Le tiers-financement est un système complexe dans lequel le tiers qui investit se rémunère sur l'économie financière réalisée par le consommateur grâce aux travaux d'économie d'énergie effectués. Il faut que cette économie soit prévue, mesurée et garantie, sans quoi l'investisseur prend un risque. Cela pose un problème technique, mais aussi des problèmes comptables aux entreprises : une entreprise ayant recours à un tiers financeur pour réaliser des travaux d'efficacité énergétique ne peut déconsolider cet investissement dans ses comptes, les normes IFRS – International Financial Reporting Standards – imposant à l'entreprise de grever sa capacité d'endettement alors même qu'elle a fait des travaux d'efficacité énergétique qu'elle n'a pas l'habitude de faire au jour le jour. Ces règles sont un véritable obstacle à l'engagement des consommateurs dans la démarche de tiers financement alors que cette dernière présente pour eux un intérêt majeur : les consommateurs n'ont pas à débourser un centime pour financer le reste à charge, le financement étant assuré par l'économie d'énergie. De nombreux rapports d'experts, dont ceux du plan « Bâtiment durable » et de la Cour des comptes, ont été rédigés à ce sujet et formulent des préconisations très intéressantes. Enfin, pour que l'investisseur ait envie d'investir auprès de consommateurs dans les travaux d'efficacité énergétique, il faut absolument qu'il y soit incité fiscalement. Il faut rediriger les fonds d'investissement vers le développement durable et l'efficacité énergétique, ce qui passe par une fiscalité incitative.

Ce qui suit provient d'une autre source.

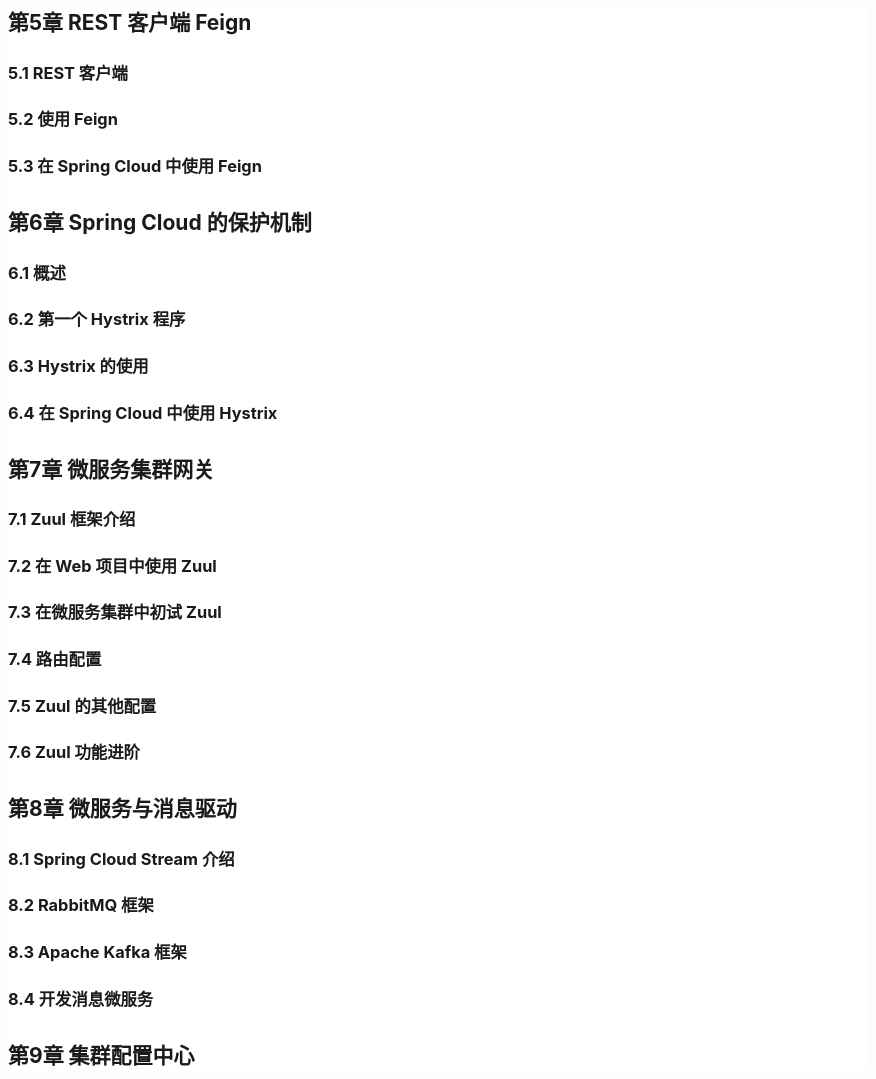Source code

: ## 第5章 REST 客户端 Feign

### 5.1 REST 客户端

### 5.2 使用 Feign

### 5.3 在 Spring Cloud 中使用 Feign

## 第6章 Spring Cloud 的保护机制

### 6.1 概述

### 6.2 第一个 Hystrix 程序

### 6.3 Hystrix 的使用

### 6.4 在 Spring Cloud 中使用 Hystrix

## 第7章 微服务集群网关

### 7.1 Zuul 框架介绍

### 7.2 在 Web 项目中使用 Zuul

### 7.3 在微服务集群中初试 Zuul

### 7.4 路由配置

### 7.5 Zuul 的其他配置

### 7.6 Zuul 功能进阶

## 第8章 微服务与消息驱动

### 8.1 Spring Cloud Stream 介绍

### 8.2 RabbitMQ 框架

### 8.3 Apache Kafka 框架

### 8.4 开发消息微服务

## 第9章 集群配置中心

En ce qui concerne l'effacement, je vais essayer d'être plus claire que je ne l'ai été. Il est étonnant que l'effacement paraisse complexe alors que c'est la France qui en a inventé le concept avec les tarifs « effacement jour de pointe » (EJP) que nos grands-mères ont connus et que tout le monde a malheureusement oubliés aujourd'hui. L'idée était d'inciter le consommateur, par une tarification intelligente, à faire baisser sa consommation les jours dits de pointe, c'est-à-dire les jours où le système électrique est sous tension. Les tarifs EJP, qui étaient un peu statiques et imposaient beaucoup de contraintes aux consommateurs, sont en voie d'extinction aujourd'hui.
En 2006, le numérique et l'innovation ont amené les pouvoirs publics à inventer une notion d'effacement de consommation plus dynamique : on ne demande plus de manière statique au consommateur de faire baisser sa consommation pendant de longues heures, mais uniquement quand le système en a réellement besoin, en s'appuyant sur le numérique. Le consommateur reçoit par SMS ou par téléphone la consigne de faire baisser sa consommation pendant quelques minutes ou quelques heures et en contrepartie, il récupère une rémunération financière qui fait baisser sa facture d'énergie. Le rapport Poignant-Sido de 2010 souhaitait que l'effacement se développe progressivement pour accompagner l'essor des énergies renouvelables et le déclassement des centrales à fioul.
Depuis, les lois successives ont instauré un « appel d'offres effacement », confié à Réseau de transport d'électricité (RTE). Chaque année, RTE lance un appel d'offres et fixe le volume de mégawatts que les consommateurs devront s'engager à libérer au moment où le système électrique en a besoin. En compensation, RTE leur verse une prime. Cela fait dix ans que cet appel d'offres est lancé chaque année mais malheureusement, le niveau financier accordé à cet appel d'offres est complètement déconnecté des besoins des consommateurs et n'est donc pas suffisamment incitatif. Les chiffres, repris par l'ADEME, sont connus au niveau international. Dans l'industrie, il faut que le mégawatt soit entre 30 000 et 60 000 euros par an pour qu'un gisement émerge. Dans le tertiaire, le niveau se situe entre 60 000 et 100 000 euros ; dans le secteur résidentiel, il est au-delà de 100 000 euros. Mme Battistel pourrait très bien vous en parler puisqu'elle a fait un rapport il y a deux ans sur le secteur résidentiel, dans lequel elle évoquait ce niveau d'investissement – et vous-mêmes connaissez parfaitement le sujet. Aujourd'hui, le niveau a été fixé à 30 000 euros par mégawatt par an, ce qui explique que l'on 2 gigawatts et non pas les 5 gigawatts prévus par la PPE pour 2018. Cependant, si on prévoit en 2015 dans la PPE d'atteindre 5 ou 6 gigawatts entre 2018 et 2023, il faut prévoir aussi le niveau de soutien financier connu dans la littérature.